Ganze Stadt in einem Boot

Stellen Sie sich vor, Sie wachen auf und merken: Sie fahren zusammen mit Ihrer ganzen Stadt auf einem Schiff. Unmöglich, denken Sie? Ich habe das wirklich erlebt. Sozusagen. Mit 3600 Passagieren plus 1100 Menschen Besatzung an Bord eines Kreuzfahrt-Schiffes.

Das sind fast so viele Bürger wie in meiner Eifel-Stadt Prüm.

Und mehr als das: Amerikaner, Australier, Japaner und Europäer lebten Tür an Tür. Bei den Live-Übertragungen der Fußball-EM-Spiele auf der Großbild-Leinwand demonstrierten die Italiener ihre Hausmacht an Deck - bis sie im Viertelfinale gegen Spanien absoffen.

Das hätte auch mit dem ganzen Schiff passieren können, denken Sie? Ein bisschen mulmig wurde einem bei rauer See schon, schließlich galt auch die Titanic als unsinkbar.

Dem Paradies waren wir jedenfalls schon ziemlich nahe. Restaurants, Pools, Theater, Kasino, Disco, Wellness- und Fitness-Studio, Einkaufszentrum: Die Planer haben an alles gedacht. Sogar an die Ohrstöpsel mit Langwellen- und Kurzwellen-Filter gegen schiffstypische Motorengeräusche und das Schnarchen des Kabinenpartners.

Im Schlaf ging es über Nacht zum nächsten Hafen - fast wie beim Beamen auf dem Raumschiff Enterprise. Das historische Olympia in Griechenland, die Blaue Moschee in Istanbul, die urige Altstadt von Dubrovnik, der wuselige Markus-Platz in Venedig: Im Zeitraffer ließen sich große Kulturen erleben.
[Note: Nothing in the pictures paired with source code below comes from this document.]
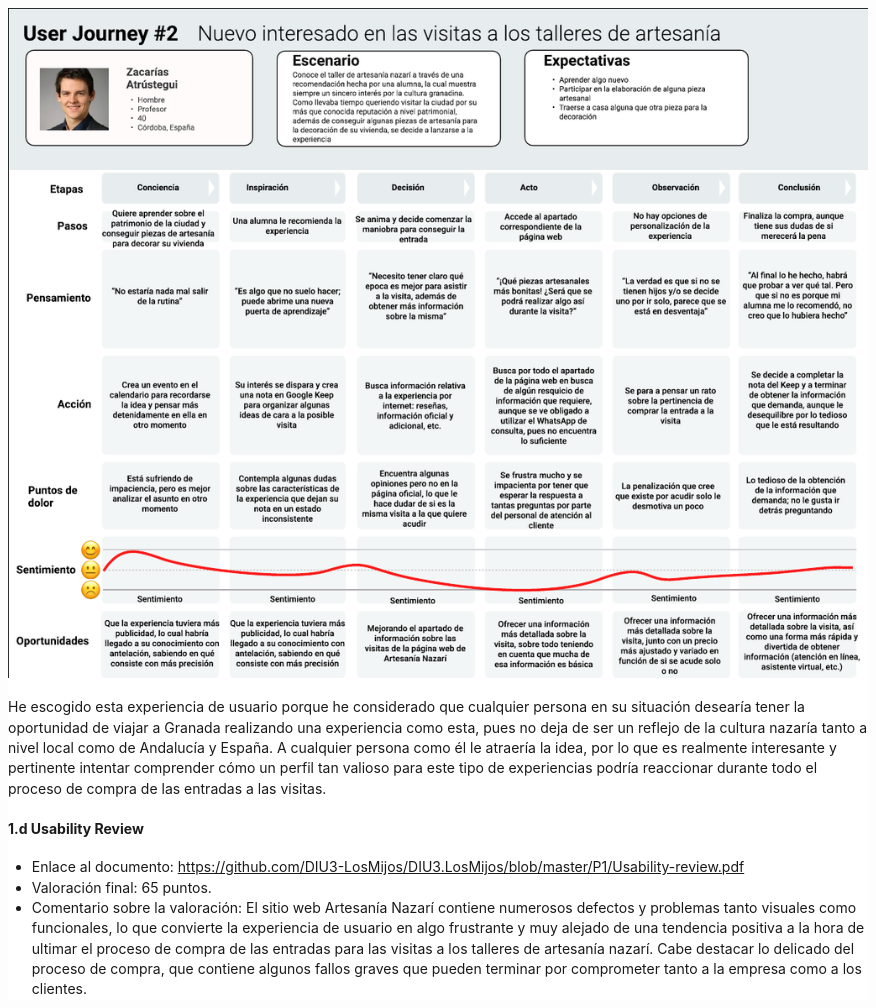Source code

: ![Método UX](img/JourneyMap_2.png)

 He escogido esta experiencia de usuario porque he considerado que cualquier persona en su situación desearía tener la oportunidad de viajar a Granada realizando una experiencia como esta, pues no deja de ser un reflejo de la cultura nazaría tanto a nivel local como de Andalucía y España. A cualquier persona como él le atraería la idea, por lo que es realmente interesante y pertinente intentar comprender cómo un perfil tan valioso para este tipo de experiencias podría reaccionar durante todo el proceso de compra de las entradas a las visitas.

#### 1.d Usability Review

 - Enlace al documento: https://github.com/DIU3-LosMijos/DIU3.LosMijos/blob/master/P1/Usability-review.pdf
 - Valoración final: 65 puntos.
 - Comentario sobre la valoración: El sitio web Artesanía Nazarí contiene numerosos defectos y problemas tanto visuales como funcionales, lo que convierte la experiencia de usuario en algo frustrante y muy alejado de una tendencia positiva a la hora de ultimar el proceso de compra de las entradas para las visitas a los talleres de artesanía nazarí. Cabe destacar lo delicado del proceso de compra, que contiene algunos fallos graves que pueden terminar por comprometer tanto a la empresa como a los clientes.
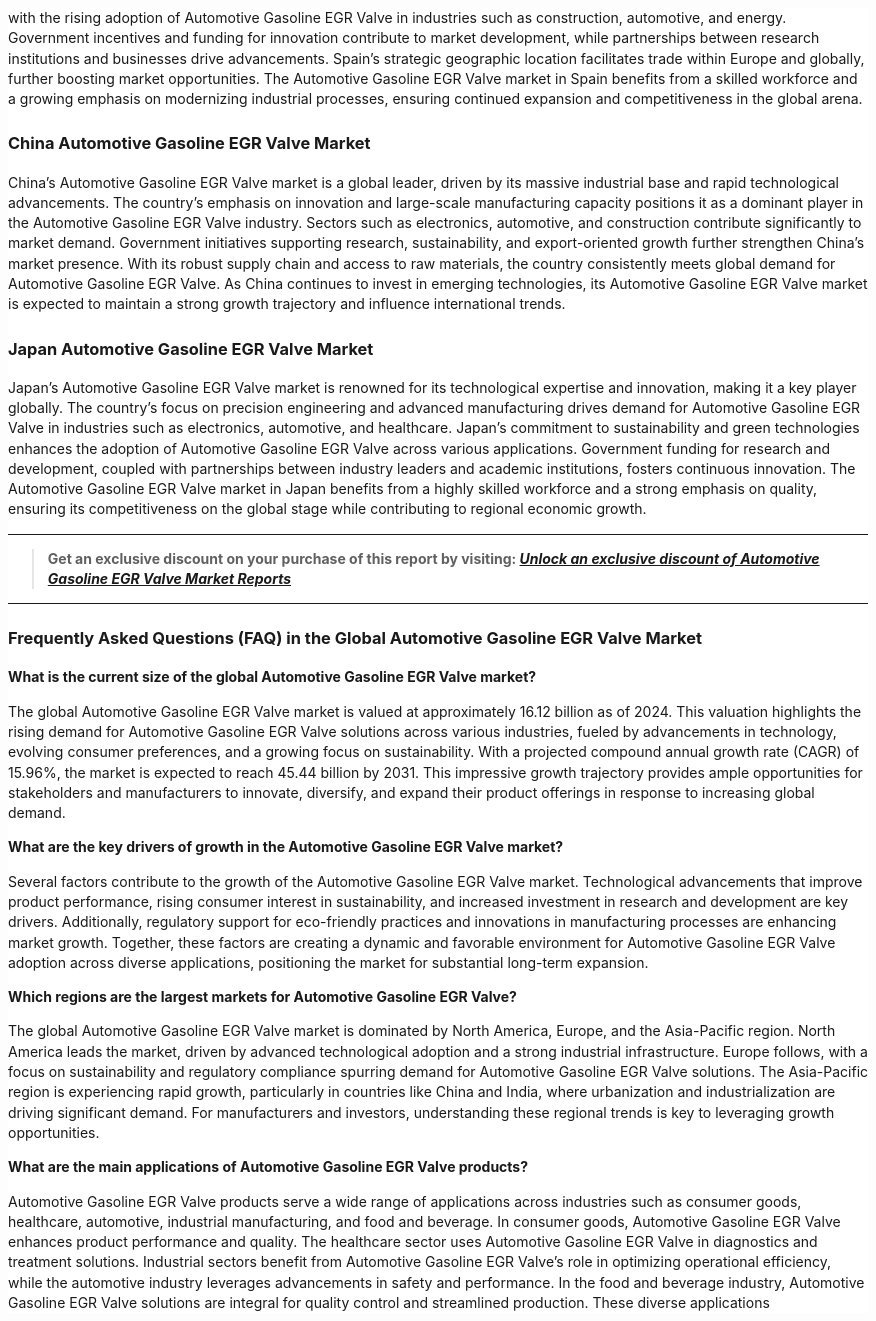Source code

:with the rising adoption of Automotive Gasoline EGR Valve in industries such as construction, automotive, and energy. Government incentives and funding for innovation contribute to market development, while partnerships between research institutions and businesses drive advancements. Spain&rsquo;s strategic geographic location facilitates trade within Europe and globally, further boosting market opportunities. The Automotive Gasoline EGR Valve market in Spain benefits from a skilled workforce and a growing emphasis on modernizing industrial processes, ensuring continued expansion and competitiveness in the global arena.</p><h3>China Automotive Gasoline EGR Valve Market</h3><p>China&rsquo;s Automotive Gasoline EGR Valve market is a global leader, driven by its massive industrial base and rapid technological advancements. The country&rsquo;s emphasis on innovation and large-scale manufacturing capacity positions it as a dominant player in the Automotive Gasoline EGR Valve industry. Sectors such as electronics, automotive, and construction contribute significantly to market demand. Government initiatives supporting research, sustainability, and export-oriented growth further strengthen China&rsquo;s market presence. With its robust supply chain and access to raw materials, the country consistently meets global demand for Automotive Gasoline EGR Valve. As China continues to invest in emerging technologies, its Automotive Gasoline EGR Valve market is expected to maintain a strong growth trajectory and influence international trends.</p><h3>Japan Automotive Gasoline EGR Valve Market</h3><p>Japan&rsquo;s Automotive Gasoline EGR Valve market is renowned for its technological expertise and innovation, making it a key player globally. The country&rsquo;s focus on precision engineering and advanced manufacturing drives demand for Automotive Gasoline EGR Valve in industries such as electronics, automotive, and healthcare. Japan&rsquo;s commitment to sustainability and green technologies enhances the adoption of Automotive Gasoline EGR Valve across various applications. Government funding for research and development, coupled with partnerships between industry leaders and academic institutions, fosters continuous innovation. The Automotive Gasoline EGR Valve market in Japan benefits from a highly skilled workforce and a strong emphasis on quality, ensuring its competitiveness on the global stage while contributing to regional economic growth.</p><hr /><blockquote><p><strong>Get an exclusive discount on your purchase of this report by visiting: <em><a href="://marketresearchpulse.com/ask-for-discount/108864?utm_source=Github&amp;utm_medium=022">Unlock an exclusive discount of Automotive Gasoline EGR Valve Market Reports</a></em>&nbsp;</strong></p></blockquote><hr /><h3>Frequently Asked Questions (FAQ) in the Global Automotive Gasoline EGR Valve Market</h3><p><strong>What is the current size of the global Automotive Gasoline EGR Valve market?</strong></p><p>The global Automotive Gasoline EGR Valve market is valued at approximately 16.12 billion as of 2024. This valuation highlights the rising demand for Automotive Gasoline EGR Valve solutions across various industries, fueled by advancements in technology, evolving consumer preferences, and a growing focus on sustainability. With a projected compound annual growth rate (CAGR) of 15.96%, the market is expected to reach 45.44 billion by 2031. This impressive growth trajectory provides ample opportunities for stakeholders and manufacturers to innovate, diversify, and expand their product offerings in response to increasing global demand.</p><p><strong>What are the key drivers of growth in the Automotive Gasoline EGR Valve market?</strong></p><p>Several factors contribute to the growth of the Automotive Gasoline EGR Valve market. Technological advancements that improve product performance, rising consumer interest in sustainability, and increased investment in research and development are key drivers. Additionally, regulatory support for eco-friendly practices and innovations in manufacturing processes are enhancing market growth. Together, these factors are creating a dynamic and favorable environment for Automotive Gasoline EGR Valve adoption across diverse applications, positioning the market for substantial long-term expansion.</p><p><strong>Which regions are the largest markets for Automotive Gasoline EGR Valve?</strong></p><p>The global Automotive Gasoline EGR Valve market is dominated by North America, Europe, and the Asia-Pacific region. North America leads the market, driven by advanced technological adoption and a strong industrial infrastructure. Europe follows, with a focus on sustainability and regulatory compliance spurring demand for Automotive Gasoline EGR Valve solutions. The Asia-Pacific region is experiencing rapid growth, particularly in countries like China and India, where urbanization and industrialization are driving significant demand. For manufacturers and investors, understanding these regional trends is key to leveraging growth opportunities.</p><p><strong>What are the main applications of Automotive Gasoline EGR Valve products?</strong></p><p>Automotive Gasoline EGR Valve products serve a wide range of applications across industries such as consumer goods, healthcare, automotive, industrial manufacturing, and food and beverage. In consumer goods, Automotive Gasoline EGR Valve enhances product performance and quality. The healthcare sector uses Automotive Gasoline EGR Valve in diagnostics and treatment solutions. Industrial sectors benefit from Automotive Gasoline EGR Valve&rsquo;s role in optimizing operational efficiency, while the automotive industry leverages advancements in safety and performance. In the food and beverage industry, Automotive Gasoline EGR Valve solutions are integral for quality control and streamlined production. These diverse applications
Wie das alles inklusive Showprogramm an Bord zum Schnäppchen-Preis möglich war? Einen kleinen Teil der Antwort fand ich bei einer Begegnung um Mitternacht. Das Gesicht der Reinigungskraft, die so spät noch "das Deck schrubbte", kam mir irgendwo bekannt vor. Meine Nachfrage brachte Gewissheit: Der junge Mann mit dem Staubsauger hatte eine Stunde zuvor noch ein Mikrofon in der Hand - als Starsänger der Gala-Show im Theater.